True sunrise was still some while away. The sanguinant upon watch left their posts, for the firebreath breeze carried both smoke and an enticing tang of roses; those who did not scent the prize felt the excitement of others and streamed after their siblings, eager to join the battle and perhaps be the final victor after all others were weakened.
Now he was not merely hunter but also assiduously followed, and the risk of ambush while he dealt with those chasing lovely, fleeing Leila mounted. Another whetstone to sharpenhim against ossification; any tool was acceptable, so long as it worked.
Short sharp engagements or longer running duels, each ending with runnels of quick decay before final explosions or showers of glistening grit. He knew how to kill his own kind, for such was his function as Antinous’s eldest son, a prop to Father’s power, the once-faithfulstrategosupon whom an Emperor depended.
And every lesson over long centuries of battle was used.
The conflagration spread, sending long bright tongues through two residential areas lain cheek-by-jowl to the oilfields; the sanguinant, in their eagerness to draw him forth, had wrought far better than they could have hoped. Much thick humidity was sucked from the air, though the clouds pressed lower and jeweled glitters leapt between their billows, lightning dancing above columns of rising smoke.
Iuppiter was roused, lazily tossing his bolts from one hand to the other, waiting to see how the creatures below would fight. Were other divinities present as well, briefly called from their long slumber? The question of which had drawn a Persian-named nymph across a soldier’s path was unnecessary, unheeded.
If he survived to make a sacrifice of thanksgiving, he would need an oracle’s help to aim the smoke correctly. Or perhaps one of Leila’s stray utterances would grant him knowledge, though never absolution.
Mortals scurried to contain the catastrophe, shining red beetles of firetrucks accompanied by wailing ambulances, many swarming to predetermined points since flame, like water, followed preferred paths. Invisible messages hummed through a gasping-hot summer night—radio, television, emergency channels, news, and the far more subtle humming of sanguinant awareness.
Thunder rumbled behind the flashes; some mortals prayed for rain, but most of modernity knew better than to count on the divine for aid and so, more resources were mobilized, more personnel shaken from their beds.

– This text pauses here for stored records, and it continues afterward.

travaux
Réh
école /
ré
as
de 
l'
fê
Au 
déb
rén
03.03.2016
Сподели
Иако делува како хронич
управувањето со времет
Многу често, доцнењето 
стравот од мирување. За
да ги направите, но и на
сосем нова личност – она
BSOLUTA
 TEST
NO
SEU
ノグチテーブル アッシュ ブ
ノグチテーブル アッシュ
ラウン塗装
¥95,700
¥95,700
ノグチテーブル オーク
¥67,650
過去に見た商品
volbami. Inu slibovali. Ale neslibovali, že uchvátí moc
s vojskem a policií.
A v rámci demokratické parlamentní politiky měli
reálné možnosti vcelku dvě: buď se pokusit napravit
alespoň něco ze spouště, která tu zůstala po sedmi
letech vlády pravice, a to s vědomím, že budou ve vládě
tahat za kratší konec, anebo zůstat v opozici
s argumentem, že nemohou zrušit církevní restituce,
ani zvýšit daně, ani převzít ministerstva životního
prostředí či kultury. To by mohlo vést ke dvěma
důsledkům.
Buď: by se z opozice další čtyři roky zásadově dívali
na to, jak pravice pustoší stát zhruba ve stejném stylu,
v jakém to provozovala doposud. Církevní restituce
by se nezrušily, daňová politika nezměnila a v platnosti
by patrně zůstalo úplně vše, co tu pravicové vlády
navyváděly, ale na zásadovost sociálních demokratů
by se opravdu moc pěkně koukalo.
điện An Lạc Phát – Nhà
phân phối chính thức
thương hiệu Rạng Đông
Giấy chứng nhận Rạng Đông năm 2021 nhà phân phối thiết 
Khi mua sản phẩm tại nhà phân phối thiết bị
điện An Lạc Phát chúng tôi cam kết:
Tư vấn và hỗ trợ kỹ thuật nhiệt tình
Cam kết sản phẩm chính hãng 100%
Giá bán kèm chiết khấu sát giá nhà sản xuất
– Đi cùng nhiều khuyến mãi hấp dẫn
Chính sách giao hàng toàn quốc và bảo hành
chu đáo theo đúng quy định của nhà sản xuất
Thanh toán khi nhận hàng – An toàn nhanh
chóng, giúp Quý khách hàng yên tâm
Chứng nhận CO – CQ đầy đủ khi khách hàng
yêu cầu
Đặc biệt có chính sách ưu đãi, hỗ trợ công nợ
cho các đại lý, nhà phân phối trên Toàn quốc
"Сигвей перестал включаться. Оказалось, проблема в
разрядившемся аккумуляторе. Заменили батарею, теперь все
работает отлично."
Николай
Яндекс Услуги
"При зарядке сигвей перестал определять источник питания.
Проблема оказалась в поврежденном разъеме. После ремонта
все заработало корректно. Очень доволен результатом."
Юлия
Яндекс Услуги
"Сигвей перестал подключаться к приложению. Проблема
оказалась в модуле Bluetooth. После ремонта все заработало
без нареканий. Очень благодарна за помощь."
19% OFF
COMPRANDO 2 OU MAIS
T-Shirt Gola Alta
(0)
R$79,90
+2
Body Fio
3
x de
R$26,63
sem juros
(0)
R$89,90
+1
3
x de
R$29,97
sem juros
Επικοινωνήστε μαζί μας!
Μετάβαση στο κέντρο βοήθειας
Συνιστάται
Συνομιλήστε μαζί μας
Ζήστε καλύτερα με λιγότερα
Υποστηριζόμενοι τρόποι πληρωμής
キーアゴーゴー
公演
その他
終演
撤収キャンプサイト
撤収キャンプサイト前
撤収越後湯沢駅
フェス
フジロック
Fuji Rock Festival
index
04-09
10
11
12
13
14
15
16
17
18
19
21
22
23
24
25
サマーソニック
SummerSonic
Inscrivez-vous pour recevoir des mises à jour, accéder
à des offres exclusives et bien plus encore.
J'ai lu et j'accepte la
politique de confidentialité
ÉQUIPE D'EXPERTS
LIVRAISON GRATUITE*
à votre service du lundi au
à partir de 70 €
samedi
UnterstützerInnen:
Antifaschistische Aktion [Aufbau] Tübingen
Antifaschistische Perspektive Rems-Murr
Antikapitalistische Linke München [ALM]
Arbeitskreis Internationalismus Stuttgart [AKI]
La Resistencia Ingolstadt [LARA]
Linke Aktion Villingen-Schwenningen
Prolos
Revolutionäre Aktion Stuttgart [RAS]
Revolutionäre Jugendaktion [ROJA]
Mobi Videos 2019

As the night wore on, the ranks of the Blood thinned. They turned upon each other in phrenzy, seeking to lessen the competition for a miraculous prize most had now been granted a scenting of.

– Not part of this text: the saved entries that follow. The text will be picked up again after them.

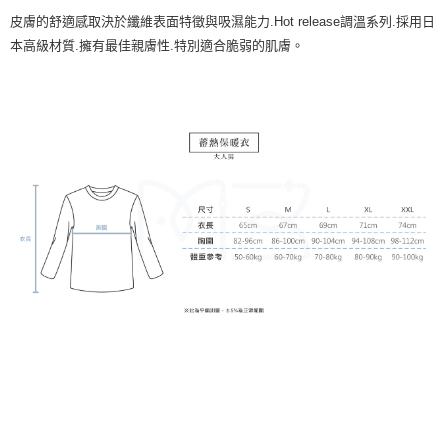
皮膚的舒適感取決於纖維表面特徵與吸濕能力
.Hot release
調溫系列
.
採用日
本高級材質
.
擁有最佳親膚性
.
特別適合脆弱的肌膚。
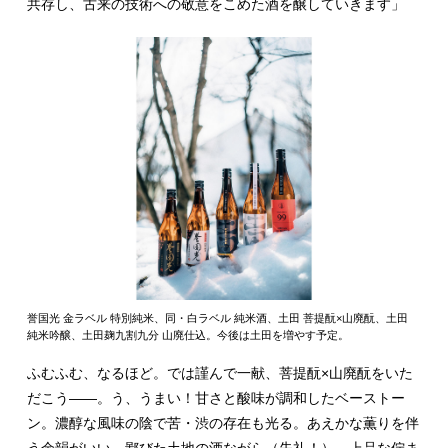
共存し、古来の技術への敬意をこめた酒を醸していきます」
誉国光 金ラベル 特別純米、同・白ラベル 純米酒、土田 菩提酛×山廃酛、土田
純米吟醸、土田麹九割九分 山廃仕込。今後は土田を増やす予定。
ふむふむ、なるほど。では謹んで一献、菩提酛×山廃酛をいた
だこう――。う、うまい！甘さと酸味が調和したベーストー
ン。濃醇な風味の陰で苦・渋の存在も光る。あえかな薫りを伴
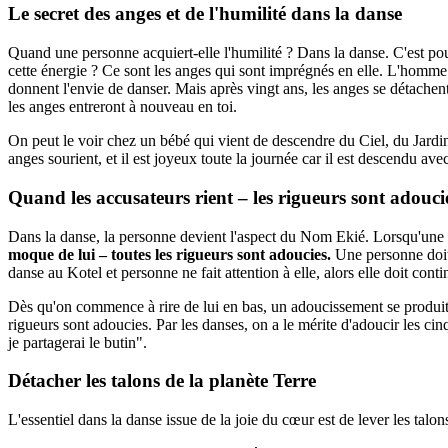
Le secret des anges et de l'humilité dans la danse
Quand une personne acquiert-elle l'humilité ? Dans la danse. C'est pour
cette énergie ? Ce sont les anges qui sont imprégnés en elle. L'homme 
donnent l'envie de danser. Mais après vingt ans, les anges se détachent dé
les anges entreront à nouveau en toi.
On peut le voir chez un bébé qui vient de descendre du Ciel, du Jardin 
anges sourient, et il est joyeux toute la journée car il est descendu ave
Quand les accusateurs rient – les rigueurs sont adouci
Dans la danse, la personne devient l'aspect du Nom Ekié. Lorsqu'une 
moque de lui – toutes les rigueurs sont adoucies.
Une personne doit v
danse au Kotel et personne ne fait attention à elle, alors elle doit co
Dès qu'on commence à rire de lui en bas, un adoucissement se produit da
rigueurs sont adoucies. Par les danses, on a le mérite d'adoucir les cin
je partagerai le butin".
Détacher les talons de la planète Terre
L'essentiel dans la danse issue de la joie du cœur est de lever les talon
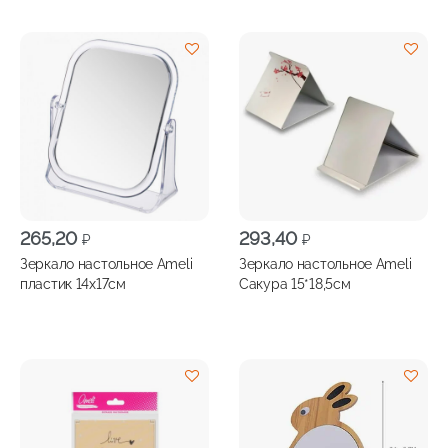
265,20
293,40
₽
₽
Зеркало настольное Ameli
Зеркало настольное Ameli
пластик 14х17см
Сакура 15*18,5см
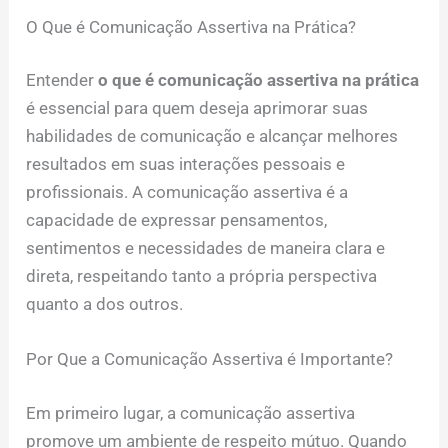
O Que é Comunicação Assertiva na Prática?
Entender
o que é comunicação assertiva na prática
é essencial para quem deseja aprimorar suas
habilidades de comunicação e alcançar melhores
resultados em suas interações pessoais e
profissionais. A comunicação assertiva é a
capacidade de expressar pensamentos,
sentimentos e necessidades de maneira clara e
direta, respeitando tanto a própria perspectiva
quanto a dos outros.
Por Que a Comunicação Assertiva é Importante?
Em primeiro lugar, a comunicação assertiva
promove um ambiente de respeito mútuo. Quando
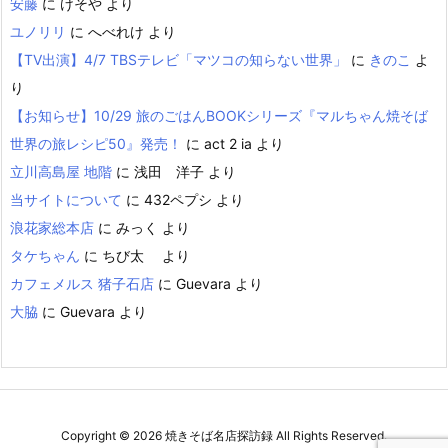
安藤
に
けそや
より
ユノリリ
に
へべれけ
より
【TV出演】4/7 TBSテレビ「マツコの知らない世界」
に
きのこ
よ
り
【お知らせ】10/29 旅のごはんBOOKシリーズ『マルちゃん焼そば
世界の旅レシピ50』発売！
に
act 2 ia
より
立川高島屋 地階
に
浅田 洋子
より
当サイトについて
に
432ペプシ
より
浪花家総本店
に
みっく
より
タケちゃん
に
ちび太
より
カフェメルス 猪子石店
に
Guevara
より
大脇
に
Guevara
より
Copyright ©
2026
焼きそば名店探訪録
All Rights Reserved.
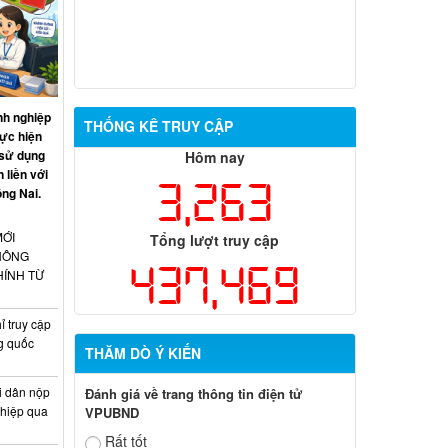
nh nghiệp
THỐNG KÊ TRUY CẬP
hực hiện
 sử dụng
Hôm nay
 liền với
3,263
ồng Nai.
MỚI
Tổng lượt truy cập
HÔNG
437,469
HÍNH TỪ
 truy cập
g quốc
THĂM DÒ Ý KIẾN
i dân nộp
Đánh giá về trang thông tin điện tử
ghiệp qua
VPUBND
Rất tốt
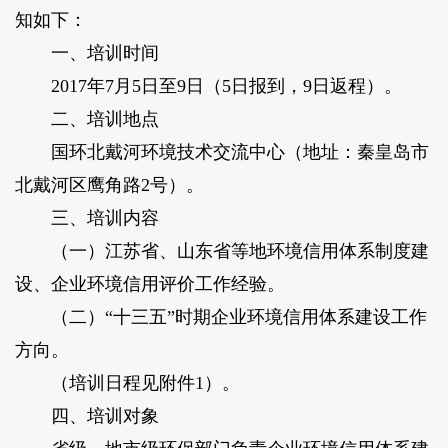
知如下：
一、培训时间
2017年7月5日至9日（5日报到，9日返程）。
二、培训地点
国环北戴河环境技术交流中心（地址：秦皇岛市
北戴河区鹰角路2号）。
三、培训内容
（一）江苏省、山东省等地环境信用体系制度建
设、企业环境信用评价工作经验。
（二）“十三五”时期企业环境信用体系建设工作
方向。
（培训日程见附件1）。
四、培训对象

Among them Nemesis appeared, slaying all he found—until he found another trail, one he recognized.
He stood, head down, breathing harshly. The sandy, shimmering particles of dead sanguinant clung to his flesh and tattered cloth; the killroar vibrating in his chest had dropped to a range inaudible to mortals. The thrum spread for a good distance in either direction, however, maddening his prey just as each other’s presence did, and the killglow spread from his eyes in a band of crimson haze.
Yes, he knew this scent. It belonged to the one who had granted him the Gift, the one who had made him a weapon, the one who had named him Nemesis.

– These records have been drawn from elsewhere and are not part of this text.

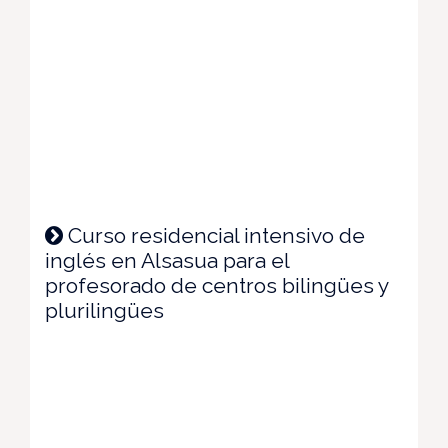
Curso residencial intensivo de
inglés en Alsasua para el
profesorado de centros bilingües y
plurilingües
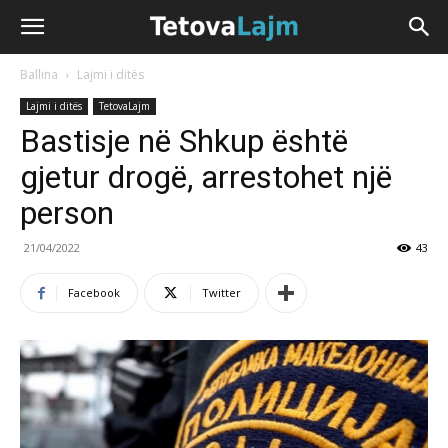
Ballina
Lajmi i ditës
Lajmi i ditës
TetovaLajm
Bastisje në Shkup është
gjetur drogë, arrestohet një
person
21/04/2022
43
Facebook
Twitter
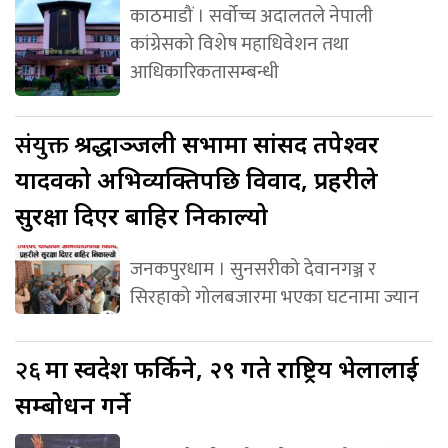
काठमाडौं । सर्वोच्च अदालतले नेपाली
कांग्रेसको विशेष महाधिवेशन तथा
आधिकारिकतासम्बन्धी
संयुक्त
श्रद्धाञ्जली सभामा सांसद तपेश्वर
यादवको अभिव्यक्तिपछि विवाद, प्रहरीले
सुरक्षा दिएर बाहिर निकाल्यो
जनकपुरधाम । सुनसरीको देवानगञ्ज र
सिरहाको गोलबजारमा भएका घटनामा ज्यान
२६
मा स्वदेश फर्किने, २९ गते राष्ट्रिय भेलालाई
सम्बोधन गर्ने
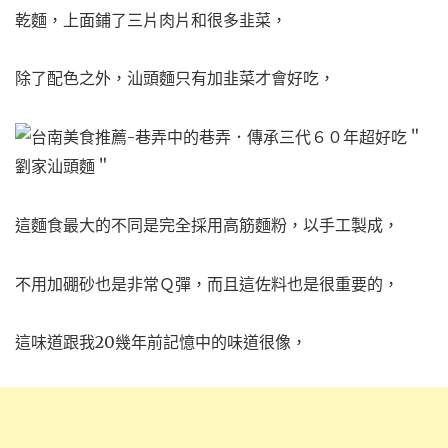
乾麵，
上面鋪了三片肉片和很多韭菜，
除了配色之外，汕頭麵只有加韭菜才會好吃，
這麵食最大的不同是完全採用高筋麵粉，
以手工製成，
不用加硼砂也是非常Ｑ彈，
而且這佐料也是很重要的，
這味道跟我20幾年前記憶中的味道很像，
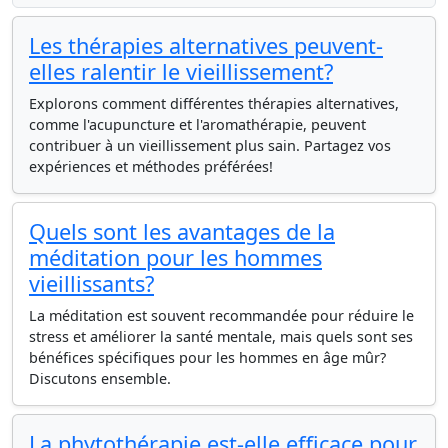
Les thérapies alternatives peuvent-
elles ralentir le vieillissement?
Explorons comment différentes thérapies alternatives,
comme l'acupuncture et l'aromathérapie, peuvent
contribuer à un vieillissement plus sain. Partagez vos
expériences et méthodes préférées!
Quels sont les avantages de la
méditation pour les hommes
vieillissants?
La méditation est souvent recommandée pour réduire le
stress et améliorer la santé mentale, mais quels sont ses
bénéfices spécifiques pour les hommes en âge mûr?
Discutons ensemble.
La phytothérapie est-elle efficace pour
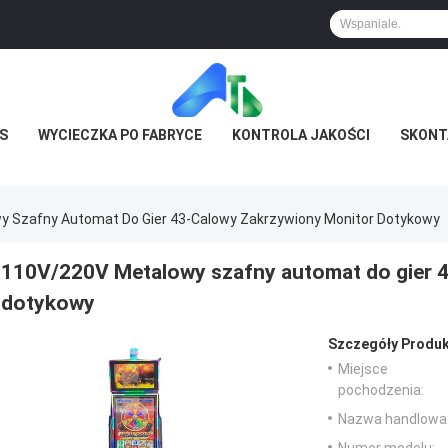
S
WYCIECZKA PO FABRYCE
KONTROLA JAKOŚCI
SKONTA
 Szafny Automat Do Gier 43-Calowy Zakrzywiony Monitor Dotykowy
110V/220V Metalowy szafny automat do gier 
dotykowy
Szczegóły Produk
Miejsce
pochodzenia:
Nazwa handlowa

The one who had stolen his leman.
A moment later the empty lot was deserted again, air collapsing upon itself with a hard tearing sound as a soldier forgot every other consideration. Thrall and ossification swirled within him, vying for primacy as the oilfields fire leapt a freeway and sent a sheet of hungry flame through the northwest industrial district. Warehouses crumpled, more storage tanks exploded, and the city’s second, larger refinery serviced by a railroad spur felt the first touch of a hot breeze laden with cinders.